Unexpectedly, she grinned. “Does that mean I should become a spy?”
“Never.”
They discussed the practicalities of going underground. Losing weeks, or more, of school wasn’t a tragedy—Frau Pappan could be talked into some compromise—but Stephanie was more worried about losing her friends, even Halifa. What would they think of her sudden disappearance?
“Why don’t you call them?” Milo asked.
“I can do that?”
“Just don’t tell them what’s really going on. Let’s come up with something better.”
If she didn’t already know, Milo taught her how to lie.

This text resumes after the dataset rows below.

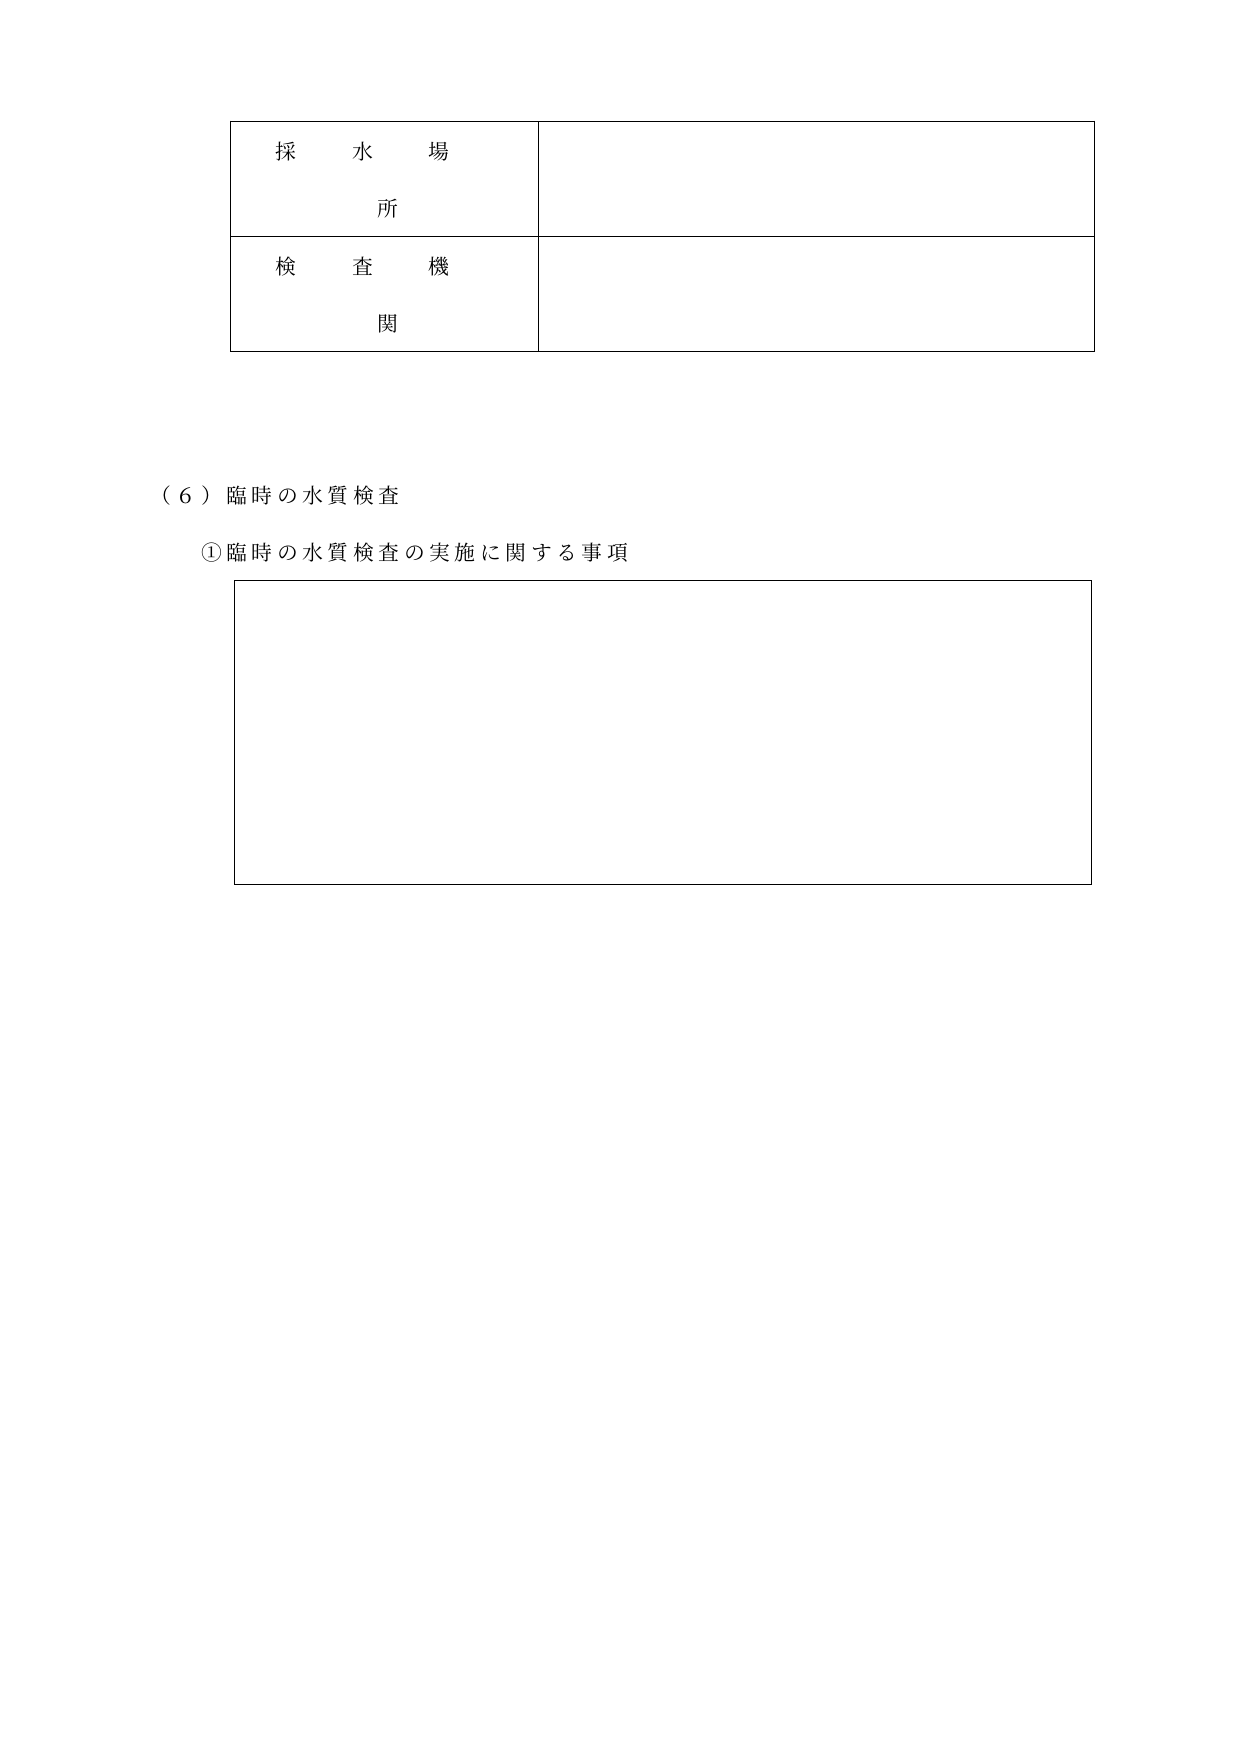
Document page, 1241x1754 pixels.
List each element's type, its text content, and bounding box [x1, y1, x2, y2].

table_cell 採水場所 [231, 122, 538, 236]
table_cell [539, 122, 1094, 236]
text ①臨時の水質検査の実施に関する事項 [150, 523, 1090, 580]
table_cell [539, 237, 1094, 351]
table_header [235, 581, 1091, 883]
text （６）臨時の水質検査 [150, 466, 1090, 523]
table_cell 検査機関 [231, 237, 538, 351]
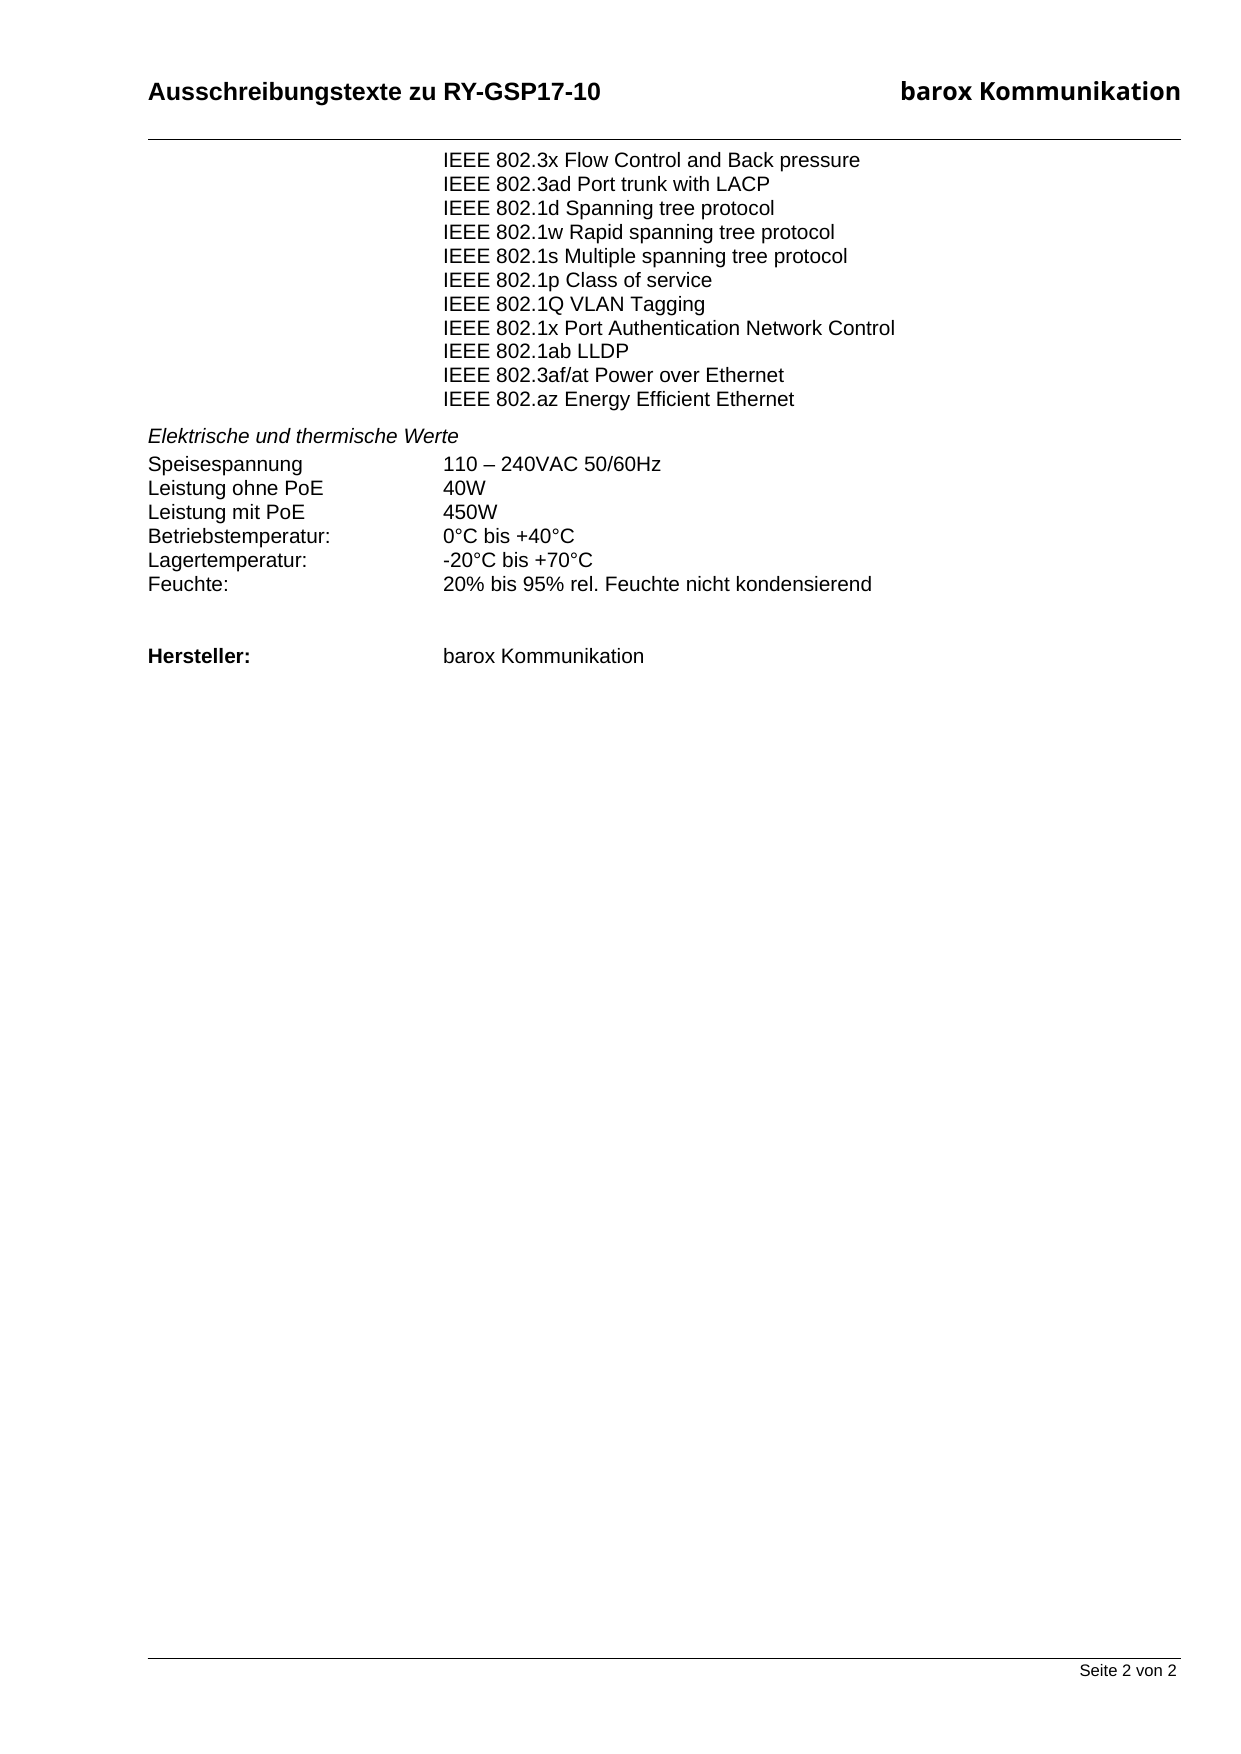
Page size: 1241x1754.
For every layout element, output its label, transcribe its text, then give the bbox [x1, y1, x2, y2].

text IEEE 802.1p Class of service [443, 267, 1181, 291]
text IEEE 802.1Q VLAN Tagging [443, 291, 1181, 315]
subtitle Elektrische und thermische Werte [148, 424, 1181, 448]
text Lagertemperatur: -20°C bis +70°C [148, 548, 1181, 572]
text IEEE 802.1d Spanning tree protocol [443, 196, 1181, 219]
text Speisespannung 110 – 240VAC 50/60Hz [148, 452, 1181, 476]
text IEEE 802.1s Multiple spanning tree protocol [443, 243, 1181, 267]
text Betriebstemperatur: 0°C bis +40°C [148, 524, 1181, 548]
text IEEE 802.1x Port Authentication Network Control [443, 315, 1181, 339]
text Feuchte: 20% bis 95% rel. Feuchte nicht kondensierend [148, 572, 1181, 596]
text Leistung ohne PoE 40W [148, 476, 1181, 500]
text IEEE 802.1ab LLDP [443, 339, 1181, 363]
text IEEE 802.3af/at Power over Ethernet [443, 363, 1181, 387]
text Hersteller: barox Kommunikation [148, 643, 1181, 667]
text Leistung mit PoE 450W [148, 500, 1181, 524]
text IEEE 802.az Energy Efficient Ethernet [443, 387, 1181, 411]
text IEEE 802.3x Flow Control and Back pressure [443, 148, 1181, 172]
text IEEE 802.1w Rapid spanning tree protocol [443, 219, 1181, 243]
text IEEE 802.3ad Port trunk with LACP [443, 172, 1181, 196]
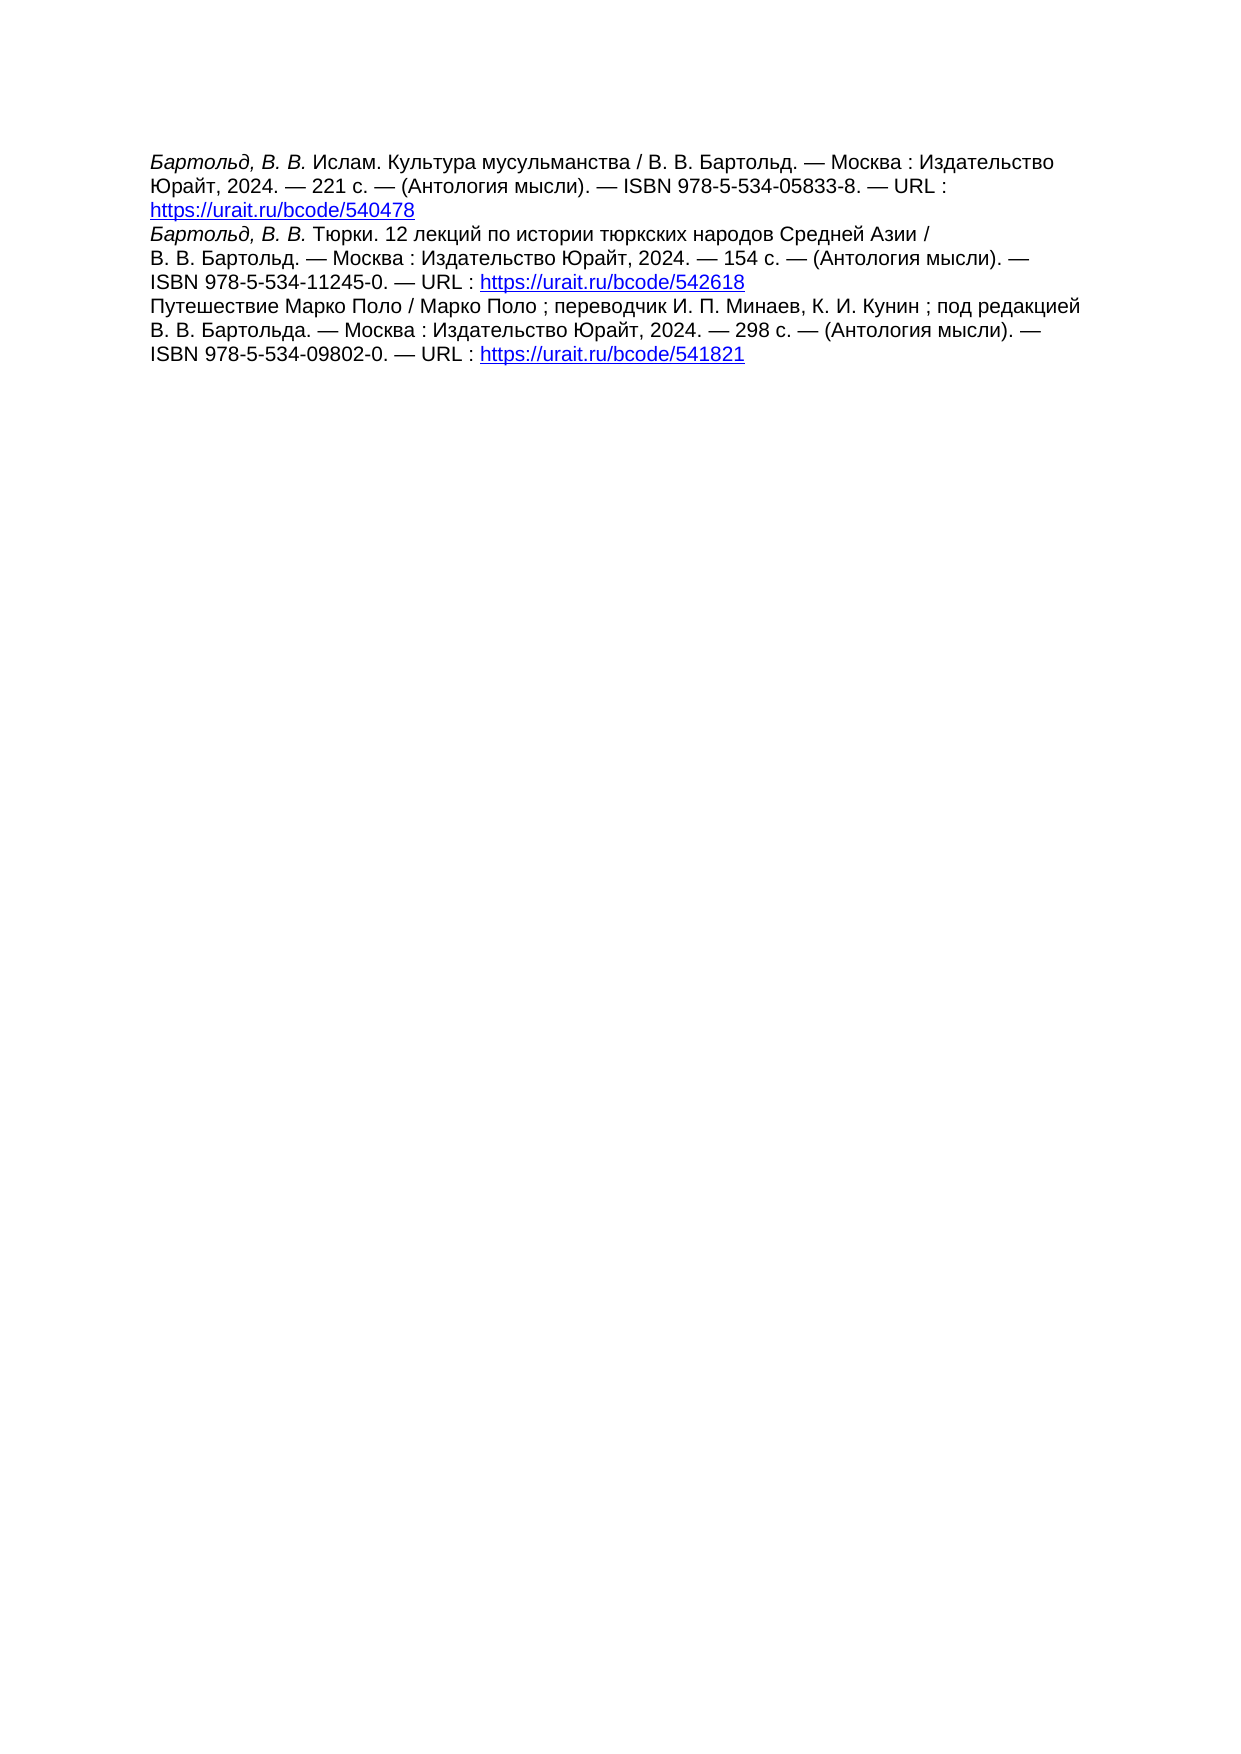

By midnight Tina had returned to the hospital, the back of their Mercedes station wagon so full that the rearview no longer showed the road behind it, and Leticia joined them on the four-hour drive south to Milan, where they maintained an acceptable safe house in Brera. The whole way, Milo remained hunched in the backseat with Stephanie, fighting nausea and trying to keep his eyes open. He was surprised that his daughter had so few concerns. After the initial shock, she seemed to have been energized by this onrush of danger and sudden movement. As if she’d been waiting for something to break through the crust of her boring life. Or maybe Milo was reading her that way because that was how he wanted to see her. Excited, and not terrified.